Digitization, a challenge that the sector has had on the table for a long time, has probably entered a new dimension due to the mobility restrictions imposed by the authorities. In this sense, the real estate sector has been able to make the best of the advantages of digitization and, specifically, of the digital marketing ones, to continue offering services to customers and maintain activity although the general context was one of general economic decline. In fact, during the months of confinement and even after, this has been the only way to maintain commercial real estate activity.
Thus, in the customer acquisition processes digital marketing has been established, attracting potential buyers, and allowing the use of one more communication channel for professionals to carry out from virtual visits to properties to telematic procedures. Protocols and work dynamics have been substantially modified and new technologies, such as virtual reality, are making their way as viable alternatives and are being increasingly in demand by consumers.
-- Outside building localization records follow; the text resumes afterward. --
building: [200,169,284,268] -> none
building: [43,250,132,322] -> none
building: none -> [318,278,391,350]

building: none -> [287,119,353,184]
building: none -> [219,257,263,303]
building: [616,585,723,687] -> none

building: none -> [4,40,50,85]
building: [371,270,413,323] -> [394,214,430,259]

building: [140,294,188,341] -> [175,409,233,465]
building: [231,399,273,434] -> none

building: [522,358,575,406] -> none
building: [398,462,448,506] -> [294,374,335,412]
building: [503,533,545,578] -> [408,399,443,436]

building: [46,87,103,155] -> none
Confinement has proved that the sector needs to adapt itself to the new times. Society is moving towards a paradigm in which anything that can be done through technology will be done: more remote work, customer visits by videoconference and virtual reality, mass adoption of digital signatures, Big Data, artificial intelligence, and so on.
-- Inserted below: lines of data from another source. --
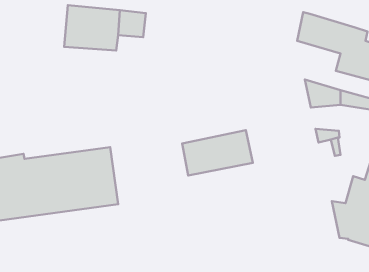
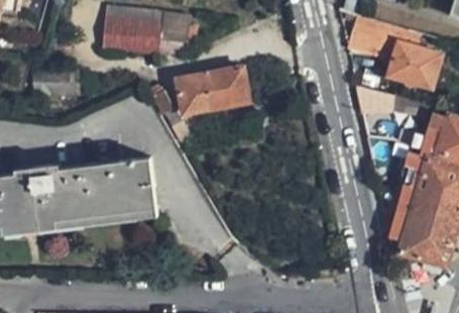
building: [182,130,253,175] -> [174,67,247,114]

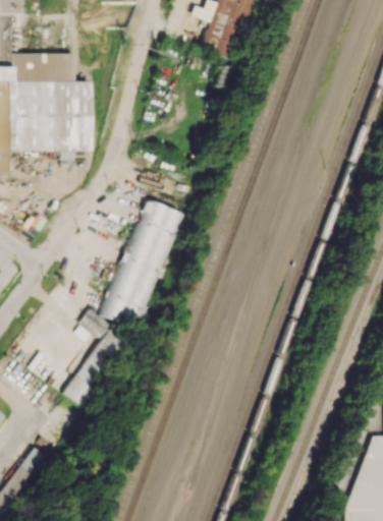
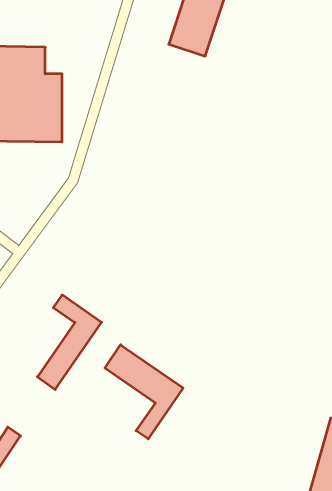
building: [104,198,177,327] -> none
building: none -> [105,345,183,439]

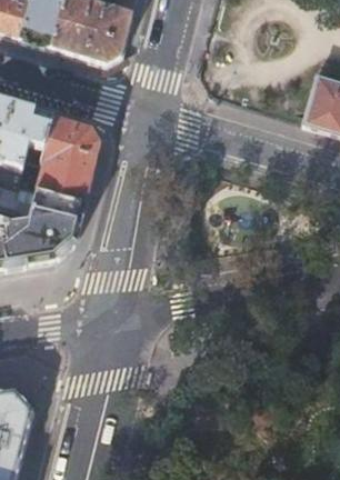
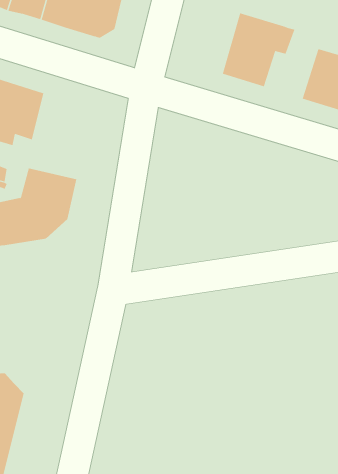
building: none -> [222,13,295,87]
building: [38,109,100,192] -> none

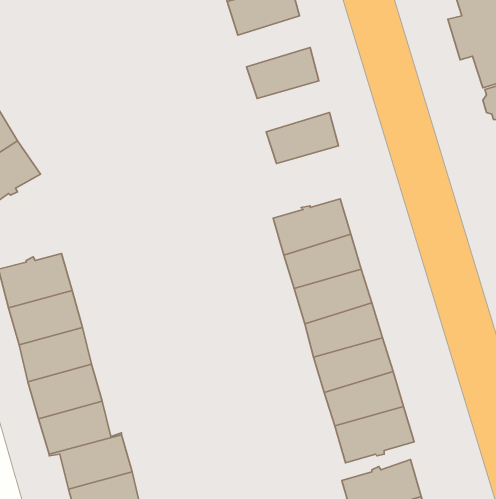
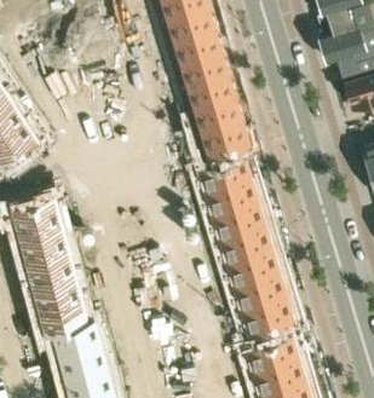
building: none -> [173,30,223,65]
building: none -> [186,75,236,110]
building: none -> [200,120,249,156]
The already digitized platforms will place themselves in the best position to reap the fruits of this "new world" after COVID-19, and we will see a greater presence of Proptech companies, companies that already offer technological solutions in the Real Estate sector such as electronic payments, virtual banks, crowdlending, real estate crowdfunding, or even blockchain.
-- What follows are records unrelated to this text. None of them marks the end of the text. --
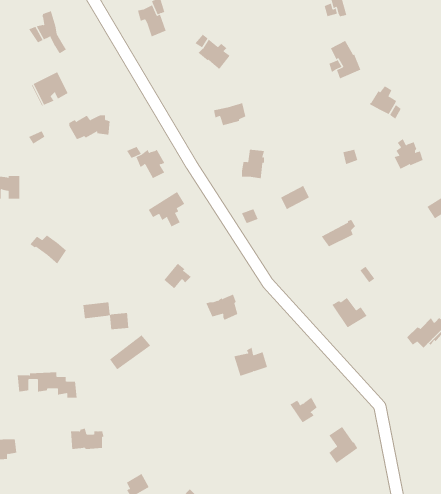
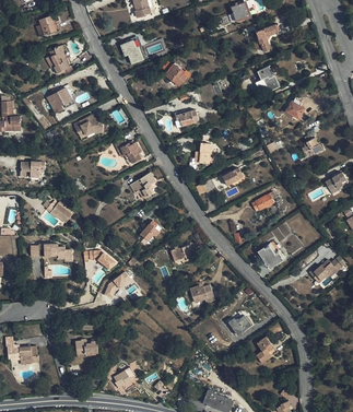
building: [17,372,78,398] -> [30,243,72,261]

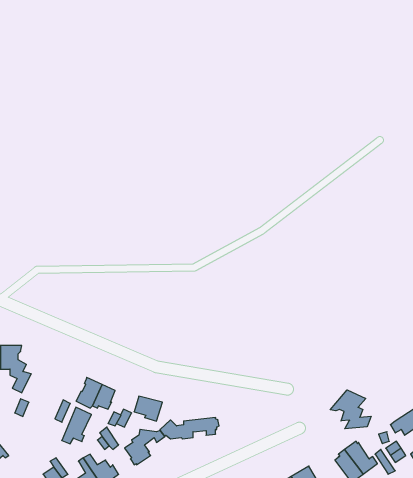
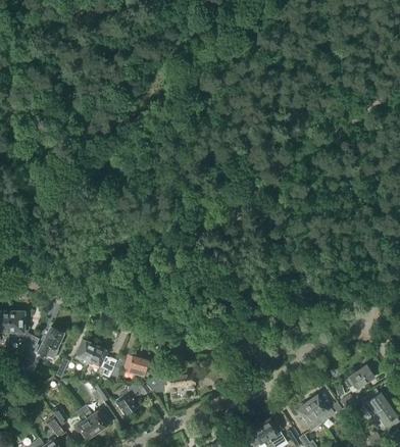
building: [330,390,371,429] -> none
building: [62,407,91,444] -> [38,326,63,357]

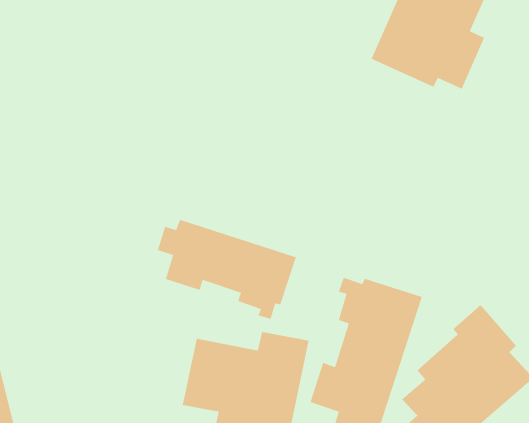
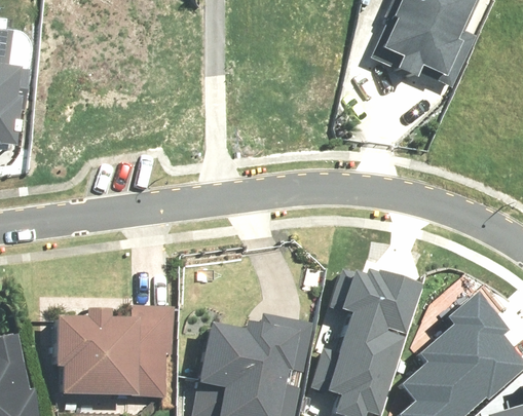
building: [157,219,297,320] -> none
building: none -> [52,308,181,395]

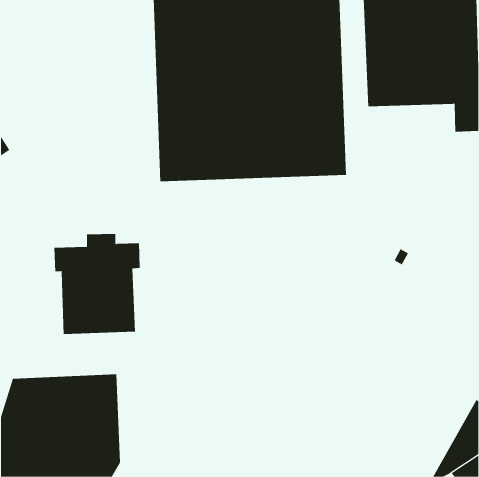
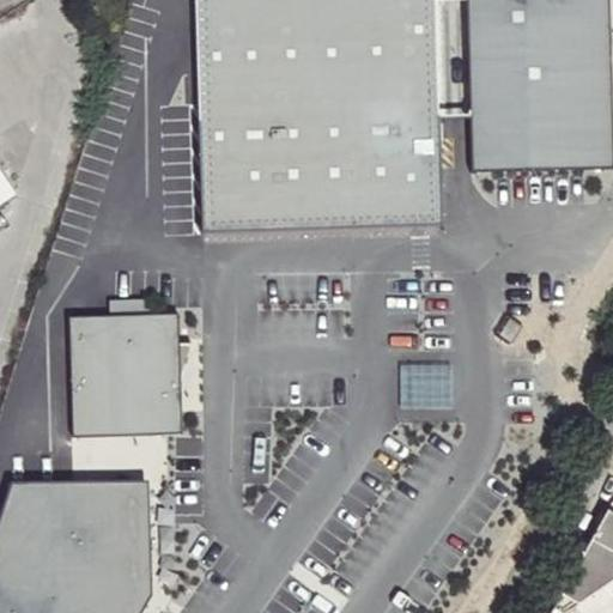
building: none -> [469,133,581,174]
building: none -> [69,342,193,436]

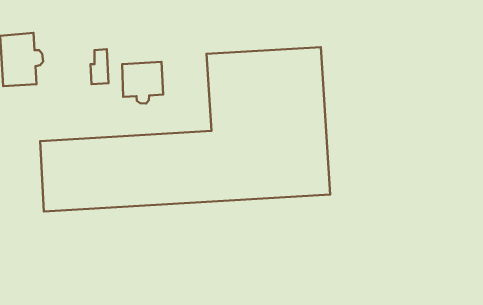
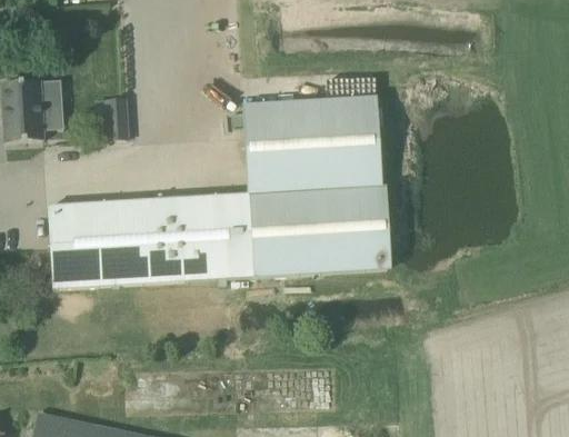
building: [122,62,163,103] -> none

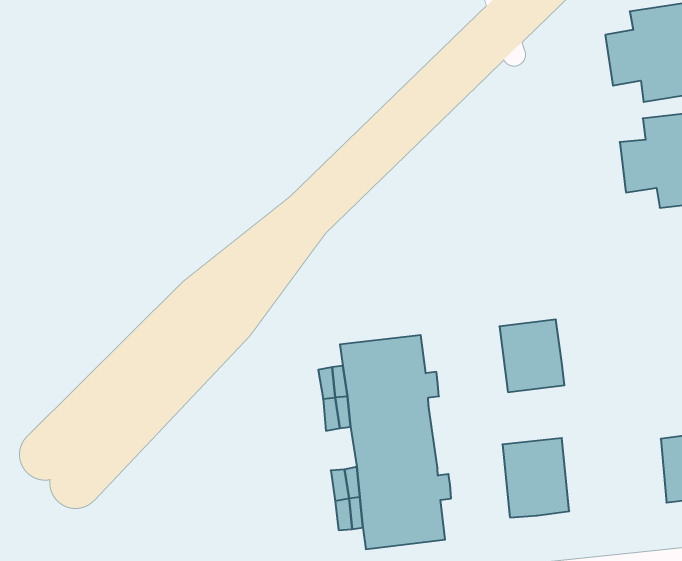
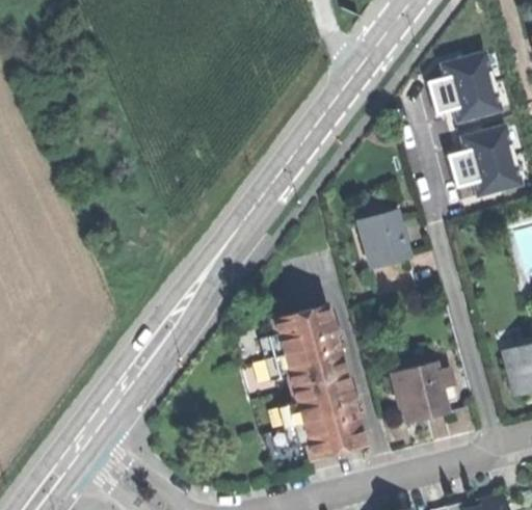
building: [499,320,564,392] -> [360,214,410,269]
But in addition to digitization, the pandemic has imposed important changes in the preferences and needs of future buyers. On the one hand, and as a result of the long confinement of the urban population, there has been an increase in the search for houses with terraces and gardens. The rise of teleworking has also led to the search for larger spaces, open to the outside and with more light. Rooms have changed their function and, beyond being places for rest, they have converted themselves into spaces for work or for exercising.
On the other hand, the growing possibility -and need- to work remotely has made those who have always wanted to live in the city center to now consider the possibility of buying a house in less populated areas, in the suburbs, and even in rural settings, where they can find larger homes at lower prices.
The economic and health crisis has been especially hard for tourism and, consequently, for temporary rentals that in recent years had become very common in the sector. Its demand has drastically fallen and many owners have started looking for long stay tenants, which is leading to a change in the business model. We will soon see if it will be conjunctural or definitive.